PURPOSE: We evaluated the association between chest compression release velocity (CCRV) and outcomes after out-of-hospital cardiac arrest (OHCA). MATERIALS AND METHODS: CPR quality was measured using a defibrillator with accelerometer-based technology (E Series, ZOLL Medical) during OHCA resuscitations by 2 EMS agencies in Arizona between 10/2008 and 06/2013. All non-EMS-witnessed adult (≥ 18 years) arrests of presumed cardiac etiology were included.

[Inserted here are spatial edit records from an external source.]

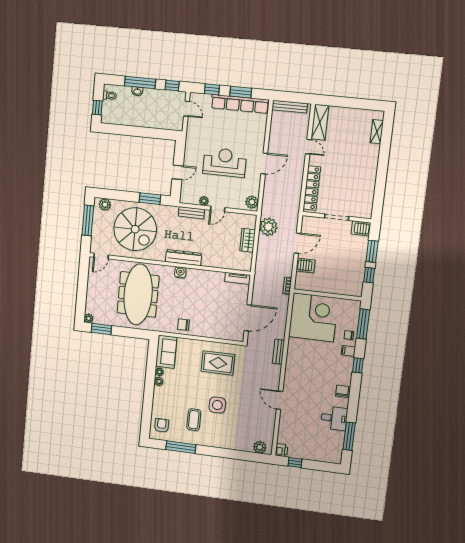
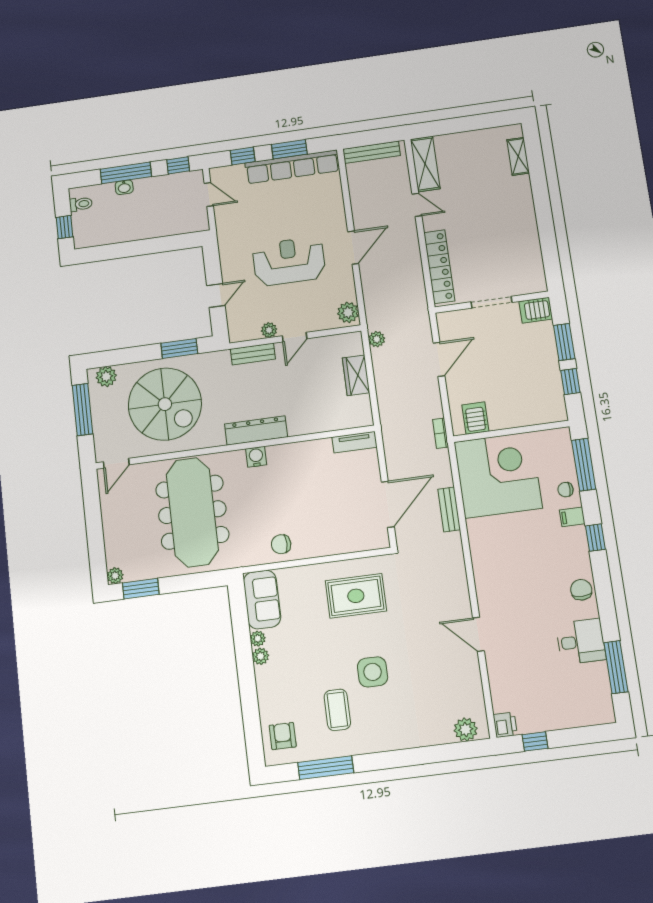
plant: (268, 227) -> (377, 339), width x0.53, depth x0.53
server rack: (306, 265) -> (475, 418), moved, turned -90
bench: (279, 352) -> (449, 509), moved

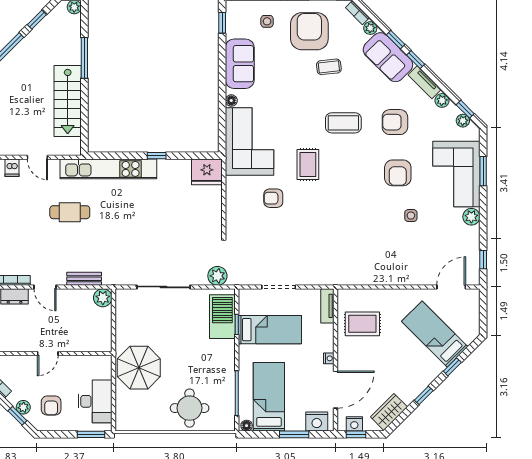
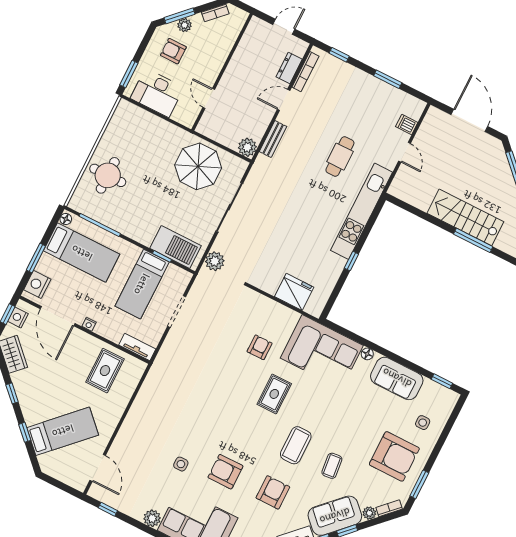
coffee table: (329, 67) -> (332, 466), moved
stairs: (68, 101) -> (465, 217), moved
door: (37, 157) -> (405, 152), swing flipped
rug: (308, 165) -> (274, 394), turned 90
fridge: (207, 172) -> (294, 292), moved, turned 90
door: (48, 353) -> (209, 98), moved
parasol: (139, 368) -> (198, 166), moved
window: (17, 416) -> (180, 16), width x1.50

The association between mean CCRV (assessed as an appropriate measure of central tendency) and both survival to hospital discharge and neurologic outcome (Cerebral Performance Category score = 1 or 2) was analyzed using multivariable logistic regression to control for known and potential confounders and multiple imputation to account for missing data. RESULTS: 981 OHCAs (median age 68 years, 65% male, 11% survival to discharge) were analyzed with 232 (24%) missing CPR quality data. All-rhythms survival varied significantly with CCRV [fast (≥ 400 mm/s) = 18/79 (23%); moderate (300-399.9 mm/s) = 50/416 (12%); slow (<300 mm/s) 17/255 (7%); p < 0.001], as did favorable neurologic outcome [fast = 14/79 (18%); moderate = 43/415 (10%); slow = 11/255 (4%); p < 0.001]. Fast CCRV was associated with increased survival compared to slow [adjusted odds ratio (aOR) 4.17 (95% CI: 1.61, 10.82) and moderate CCRV [aOR 3.08 (1.39, 6.83)]. Fast CCRV was also associated with improved favorable neurologic outcome compared to slow [4.51 (1.57, 12.98)]. There was a 5.2% increase in the adjusted odds of survival for each 10mm/s increase in CCRV [aOR 1.052 (1.001, 1.105)]. CONCLUSION: CCRV was independently associated with improved survival and favorable neurologic outcome at hospital discharge after adult OHCA.